_TEXT FOR ANALYSIS_
________________________

Studio album by David Ossman and the Firesign Theatre
- Released: 1973
- Recorded: 1973
- Genre: Comedy
- Length: 40:55
- Label: Columbia
- Director: David Ossman and Steve Gillmor
- Producer: Steve Gillmor

The Firesign Theatre chronology
| Not Insane or Anything You Want To (1972) | How Time Flys (1973) | Roller Maidens From Outer Space (1974) |

= How Time Flys =

How Time Flys is a comedy album written by David Ossman and featuring the voice talents of all four members of The Firesign Theatre plus several other contributors. It was originally released by Columbia Records in 1973.

==Character development==
David Ossman first created the Mark Time character as a parody of Flash Gordon for a November 1970 episode of The Firesign Theatre's radio show Dear Friends. In 1972, inspired by a news story about a hypothesized tenth Planet X, he wrote a story line with the character being sent on a voyage to Planet X, for use in the radio broadcast and movie Martian Space Party, recorded on the album Not Insane or Anything You Want To. When the Firesigns took a sabbatical from writing as a group in 1973, Ossman adapted the Planet X plot to an album which he wrote solo, but cast the other three Firesigns in important roles.

==Plot==

Side one: NIGHTSIDE—DECEMBER 31, 1999 (24:10)

1. Mark's Awakening (Midnight) (4:40) Solo astronaut Mark Time, launched from Earth in 1979 on an exploratory voyage to "Planet X", returns to Earth just before midnight on New Year's Eve, 1999. Mark is awakened from hibernation by the rocket's computer system.
2. The Years In Your Ears with Jim & Nellie Houseafire (recorded in May 1995) (6:30) A prerecorded history video plays to bring Mark up-to-date on the events that have taken place on Earth during the latter half of the 20th century while he was away.
3. Tweeny and "The Welcome Home" (pre-programmed in October 1995) (10:55) Mark is unable to communicate with his Earth landing site, but is greeted on landing at the abandoned launch facility by an aged caretaker robot named "Tweeny", the sole inhabitant of what is now the "President's Memorial Space Museum". Society has forgotten all about Mark; there are only holographic recordings of an Air Force general and deceased President William D. Gazatchorn (who sounds like Richard Nixon) left to welcome and congratulate him on accomplishing his mission. As Mark resigns himself to his imminent retirement, he is drugged unconscious by Tweeny, who is then deactivated.
4. Manny, "Shortstop", and Lady Ann (Dawn) (2:05) Mark is kidnapped by Manny and Shortstop, two robotic minions of a mysterious "Mr. M", along with the holographic recordings Mark made of his voyage to Planet X.

Side two: DAYSIDE—DECEMBER 31, 1999 (16:45)

1. Consumer Instruction Section with Patsy Pending & Bruno Uvula (Manditory) (2:10) The commercially prepared instruction header from one of Mark's holographic recording tapes is heard.

________________________

_DATA FOR ANALYSIS_
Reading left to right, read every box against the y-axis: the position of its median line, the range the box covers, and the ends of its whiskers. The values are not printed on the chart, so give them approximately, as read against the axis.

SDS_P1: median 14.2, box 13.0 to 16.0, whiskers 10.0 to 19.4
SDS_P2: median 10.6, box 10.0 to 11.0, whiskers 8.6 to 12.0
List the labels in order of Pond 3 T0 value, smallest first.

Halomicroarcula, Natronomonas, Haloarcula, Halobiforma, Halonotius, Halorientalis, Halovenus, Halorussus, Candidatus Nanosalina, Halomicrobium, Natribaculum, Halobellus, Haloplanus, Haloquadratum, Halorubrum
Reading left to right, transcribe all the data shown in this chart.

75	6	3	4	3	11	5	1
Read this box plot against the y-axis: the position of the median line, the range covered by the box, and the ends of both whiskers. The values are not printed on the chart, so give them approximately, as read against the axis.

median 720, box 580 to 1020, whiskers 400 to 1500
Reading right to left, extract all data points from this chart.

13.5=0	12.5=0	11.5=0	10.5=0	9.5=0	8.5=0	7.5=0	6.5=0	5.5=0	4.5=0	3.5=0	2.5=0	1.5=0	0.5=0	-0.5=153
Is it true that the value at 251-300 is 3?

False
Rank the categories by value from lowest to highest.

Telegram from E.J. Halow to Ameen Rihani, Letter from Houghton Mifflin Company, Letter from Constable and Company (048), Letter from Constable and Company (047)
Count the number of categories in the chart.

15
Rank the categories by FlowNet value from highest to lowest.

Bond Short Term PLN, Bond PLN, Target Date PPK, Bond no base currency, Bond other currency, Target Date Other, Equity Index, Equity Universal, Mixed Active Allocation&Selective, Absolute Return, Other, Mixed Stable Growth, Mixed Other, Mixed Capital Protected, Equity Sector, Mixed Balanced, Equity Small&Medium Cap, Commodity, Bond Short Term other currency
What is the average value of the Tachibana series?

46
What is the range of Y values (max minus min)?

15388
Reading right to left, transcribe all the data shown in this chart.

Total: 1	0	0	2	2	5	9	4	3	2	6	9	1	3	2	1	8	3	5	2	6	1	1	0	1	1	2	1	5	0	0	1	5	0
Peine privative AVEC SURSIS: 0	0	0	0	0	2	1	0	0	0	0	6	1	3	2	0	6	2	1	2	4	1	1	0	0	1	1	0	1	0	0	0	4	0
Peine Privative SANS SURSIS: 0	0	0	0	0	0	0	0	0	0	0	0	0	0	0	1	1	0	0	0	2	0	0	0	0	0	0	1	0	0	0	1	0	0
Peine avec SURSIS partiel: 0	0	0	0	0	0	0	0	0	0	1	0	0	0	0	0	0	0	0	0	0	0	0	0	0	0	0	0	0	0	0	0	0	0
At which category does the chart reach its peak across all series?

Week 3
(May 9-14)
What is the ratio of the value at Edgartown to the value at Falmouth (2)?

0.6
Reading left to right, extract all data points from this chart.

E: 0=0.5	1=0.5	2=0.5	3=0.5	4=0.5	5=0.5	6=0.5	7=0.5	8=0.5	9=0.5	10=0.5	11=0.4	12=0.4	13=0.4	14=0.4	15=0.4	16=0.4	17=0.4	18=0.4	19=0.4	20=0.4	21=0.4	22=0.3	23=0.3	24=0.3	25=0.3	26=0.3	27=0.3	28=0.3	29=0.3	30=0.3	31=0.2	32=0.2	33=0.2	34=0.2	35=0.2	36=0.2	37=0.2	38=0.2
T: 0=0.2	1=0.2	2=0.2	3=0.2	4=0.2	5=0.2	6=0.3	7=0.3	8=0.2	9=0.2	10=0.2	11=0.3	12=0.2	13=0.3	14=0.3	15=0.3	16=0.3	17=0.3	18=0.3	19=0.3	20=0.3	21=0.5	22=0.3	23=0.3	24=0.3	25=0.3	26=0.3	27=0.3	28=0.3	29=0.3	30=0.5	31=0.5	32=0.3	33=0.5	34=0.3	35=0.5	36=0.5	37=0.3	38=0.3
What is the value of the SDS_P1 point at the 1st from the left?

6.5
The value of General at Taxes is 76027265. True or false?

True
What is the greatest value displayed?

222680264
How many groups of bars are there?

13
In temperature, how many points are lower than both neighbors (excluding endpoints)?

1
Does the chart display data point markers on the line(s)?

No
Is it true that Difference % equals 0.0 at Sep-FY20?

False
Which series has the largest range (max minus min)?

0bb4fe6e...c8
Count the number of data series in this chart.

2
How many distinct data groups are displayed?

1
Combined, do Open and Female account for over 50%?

________________________

_THE TASK_
Copy the How Time Flys text from "Side one: NIGHTSIDE—DECEMBER" up to and including "he was away.", replacing "rocket's computer system" with "ship's onboard computer".

_EXERCISE ANSWER_
Side one: NIGHTSIDE—DECEMBER 31, 1999 (24:10)

1. Mark's Awakening (Midnight) (4:40) Solo astronaut Mark Time, launched from Earth in 1979 on an exploratory voyage to "Planet X", returns to Earth just before midnight on New Year's Eve, 1999. Mark is awakened from hibernation by the ship's onboard computer.
2. The Years In Your Ears with Jim & Nellie Houseafire (recorded in May 1995) (6:30) A prerecorded history video plays to bring Mark up-to-date on the events that have taken place on Earth during the latter half of the 20th century while he was away.